[INSTRUCTIONS FOR THE TASK]: Replace each occurrence of "instrumental" with "useful" in the rows below, and leave everything else unchanged.

[DATA FOR THIS TASK]:
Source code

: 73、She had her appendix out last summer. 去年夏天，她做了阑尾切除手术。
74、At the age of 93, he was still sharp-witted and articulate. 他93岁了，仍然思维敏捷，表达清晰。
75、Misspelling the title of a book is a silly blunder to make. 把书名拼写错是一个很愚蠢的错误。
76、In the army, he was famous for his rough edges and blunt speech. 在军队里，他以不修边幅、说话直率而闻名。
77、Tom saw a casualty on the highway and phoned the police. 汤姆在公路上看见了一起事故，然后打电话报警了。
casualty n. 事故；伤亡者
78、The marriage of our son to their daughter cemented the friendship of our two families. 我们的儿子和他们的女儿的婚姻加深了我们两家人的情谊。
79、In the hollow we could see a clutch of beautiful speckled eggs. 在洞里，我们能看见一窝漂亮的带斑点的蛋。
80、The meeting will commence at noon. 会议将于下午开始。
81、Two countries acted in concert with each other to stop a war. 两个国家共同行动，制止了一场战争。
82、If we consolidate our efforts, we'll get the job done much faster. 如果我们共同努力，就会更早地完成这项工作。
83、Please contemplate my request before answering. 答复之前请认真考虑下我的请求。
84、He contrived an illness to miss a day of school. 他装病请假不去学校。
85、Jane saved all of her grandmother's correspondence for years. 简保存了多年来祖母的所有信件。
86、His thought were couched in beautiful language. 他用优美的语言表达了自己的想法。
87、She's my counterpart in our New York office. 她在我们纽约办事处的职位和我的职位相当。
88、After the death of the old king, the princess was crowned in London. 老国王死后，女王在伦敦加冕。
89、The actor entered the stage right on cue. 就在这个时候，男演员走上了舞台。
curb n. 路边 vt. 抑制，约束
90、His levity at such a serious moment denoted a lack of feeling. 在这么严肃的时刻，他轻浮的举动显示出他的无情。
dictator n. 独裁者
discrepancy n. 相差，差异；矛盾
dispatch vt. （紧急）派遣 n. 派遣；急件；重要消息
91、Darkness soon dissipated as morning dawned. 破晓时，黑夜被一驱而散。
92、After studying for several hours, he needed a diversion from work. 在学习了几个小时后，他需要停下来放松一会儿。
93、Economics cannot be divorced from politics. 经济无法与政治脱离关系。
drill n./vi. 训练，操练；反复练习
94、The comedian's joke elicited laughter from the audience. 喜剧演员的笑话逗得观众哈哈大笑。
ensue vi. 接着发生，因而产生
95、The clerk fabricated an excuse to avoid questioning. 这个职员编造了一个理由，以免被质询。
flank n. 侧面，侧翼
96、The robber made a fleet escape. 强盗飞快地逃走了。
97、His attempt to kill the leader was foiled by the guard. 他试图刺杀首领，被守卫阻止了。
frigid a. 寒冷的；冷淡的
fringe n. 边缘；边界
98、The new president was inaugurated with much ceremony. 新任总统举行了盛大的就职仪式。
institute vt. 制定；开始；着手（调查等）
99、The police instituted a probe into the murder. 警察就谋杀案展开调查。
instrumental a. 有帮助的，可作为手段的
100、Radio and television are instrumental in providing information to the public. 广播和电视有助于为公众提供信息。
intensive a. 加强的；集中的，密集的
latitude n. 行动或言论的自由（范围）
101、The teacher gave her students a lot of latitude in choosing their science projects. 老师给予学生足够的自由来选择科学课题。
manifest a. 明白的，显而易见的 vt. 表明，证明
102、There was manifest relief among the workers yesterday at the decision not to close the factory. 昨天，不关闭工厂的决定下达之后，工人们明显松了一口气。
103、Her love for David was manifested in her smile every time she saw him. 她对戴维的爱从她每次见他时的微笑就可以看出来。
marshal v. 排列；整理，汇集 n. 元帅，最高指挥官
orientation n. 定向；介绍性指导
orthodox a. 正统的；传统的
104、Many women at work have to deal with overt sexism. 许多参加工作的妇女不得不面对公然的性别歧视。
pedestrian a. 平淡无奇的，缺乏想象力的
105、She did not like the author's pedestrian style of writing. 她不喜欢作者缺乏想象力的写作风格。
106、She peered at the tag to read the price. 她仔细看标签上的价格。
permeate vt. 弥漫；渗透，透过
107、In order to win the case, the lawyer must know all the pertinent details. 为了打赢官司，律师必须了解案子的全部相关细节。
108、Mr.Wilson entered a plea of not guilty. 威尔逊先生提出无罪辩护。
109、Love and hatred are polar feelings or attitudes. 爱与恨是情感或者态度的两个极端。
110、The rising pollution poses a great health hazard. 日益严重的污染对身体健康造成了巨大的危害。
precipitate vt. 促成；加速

[REPLY TO THE EXERCISE]:
Source code

: 73、She had her appendix out last summer. 去年夏天，她做了阑尾切除手术。
74、At the age of 93, he was still sharp-witted and articulate. 他93岁了，仍然思维敏捷，表达清晰。
75、Misspelling the title of a book is a silly blunder to make. 把书名拼写错是一个很愚蠢的错误。
76、In the army, he was famous for his rough edges and blunt speech. 在军队里，他以不修边幅、说话直率而闻名。
77、Tom saw a casualty on the highway and phoned the police. 汤姆在公路上看见了一起事故，然后打电话报警了。
casualty n. 事故；伤亡者
78、The marriage of our son to their daughter cemented the friendship of our two families. 我们的儿子和他们的女儿的婚姻加深了我们两家人的情谊。
79、In the hollow we could see a clutch of beautiful speckled eggs. 在洞里，我们能看见一窝漂亮的带斑点的蛋。
80、The meeting will commence at noon. 会议将于下午开始。
81、Two countries acted in concert with each other to stop a war. 两个国家共同行动，制止了一场战争。
82、If we consolidate our efforts, we'll get the job done much faster. 如果我们共同努力，就会更早地完成这项工作。
83、Please contemplate my request before answering. 答复之前请认真考虑下我的请求。
84、He contrived an illness to miss a day of school. 他装病请假不去学校。
85、Jane saved all of her grandmother's correspondence for years. 简保存了多年来祖母的所有信件。
86、His thought were couched in beautiful language. 他用优美的语言表达了自己的想法。
87、She's my counterpart in our New York office. 她在我们纽约办事处的职位和我的职位相当。
88、After the death of the old king, the princess was crowned in London. 老国王死后，女王在伦敦加冕。
89、The actor entered the stage right on cue. 就在这个时候，男演员走上了舞台。
curb n. 路边 vt. 抑制，约束
90、His levity at such a serious moment denoted a lack of feeling. 在这么严肃的时刻，他轻浮的举动显示出他的无情。
dictator n. 独裁者
discrepancy n. 相差，差异；矛盾
dispatch vt. （紧急）派遣 n. 派遣；急件；重要消息
91、Darkness soon dissipated as morning dawned. 破晓时，黑夜被一驱而散。
92、After studying for several hours, he needed a diversion from work. 在学习了几个小时后，他需要停下来放松一会儿。
93、Economics cannot be divorced from politics. 经济无法与政治脱离关系。
drill n./vi. 训练，操练；反复练习
94、The comedian's joke elicited laughter from the audience. 喜剧演员的笑话逗得观众哈哈大笑。
ensue vi. 接着发生，因而产生
95、The clerk fabricated an excuse to avoid questioning. 这个职员编造了一个理由，以免被质询。
flank n. 侧面，侧翼
96、The robber made a fleet escape. 强盗飞快地逃走了。
97、His attempt to kill the leader was foiled by the guard. 他试图刺杀首领，被守卫阻止了。
frigid a. 寒冷的；冷淡的
fringe n. 边缘；边界
98、The new president was inaugurated with much ceremony. 新任总统举行了盛大的就职仪式。
institute vt. 制定；开始；着手（调查等）
99、The police instituted a probe into the murder. 警察就谋杀案展开调查。
useful a. 有帮助的，可作为手段的
100、Radio and television are useful in providing information to the public. 广播和电视有助于为公众提供信息。
intensive a. 加强的；集中的，密集的
latitude n. 行动或言论的自由（范围）
101、The teacher gave her students a lot of latitude in choosing their science projects. 老师给予学生足够的自由来选择科学课题。
manifest a. 明白的，显而易见的 vt. 表明，证明
102、There was manifest relief among the workers yesterday at the decision not to close the factory. 昨天，不关闭工厂的决定下达之后，工人们明显松了一口气。
103、Her love for David was manifested in her smile every time she saw him. 她对戴维的爱从她每次见他时的微笑就可以看出来。
marshal v. 排列；整理，汇集 n. 元帅，最高指挥官
orientation n. 定向；介绍性指导
orthodox a. 正统的；传统的
104、Many women at work have to deal with overt sexism. 许多参加工作的妇女不得不面对公然的性别歧视。
pedestrian a. 平淡无奇的，缺乏想象力的
105、She did not like the author's pedestrian style of writing. 她不喜欢作者缺乏想象力的写作风格。
106、She peered at the tag to read the price. 她仔细看标签上的价格。
permeate vt. 弥漫；渗透，透过
107、In order to win the case, the lawyer must know all the pertinent details. 为了打赢官司，律师必须了解案子的全部相关细节。
108、Mr.Wilson entered a plea of not guilty. 威尔逊先生提出无罪辩护。
109、Love and hatred are polar feelings or attitudes. 爱与恨是情感或者态度的两个极端。
110、The rising pollution poses a great health hazard. 日益严重的污染对身体健康造成了巨大的危害。
precipitate vt. 促成；加速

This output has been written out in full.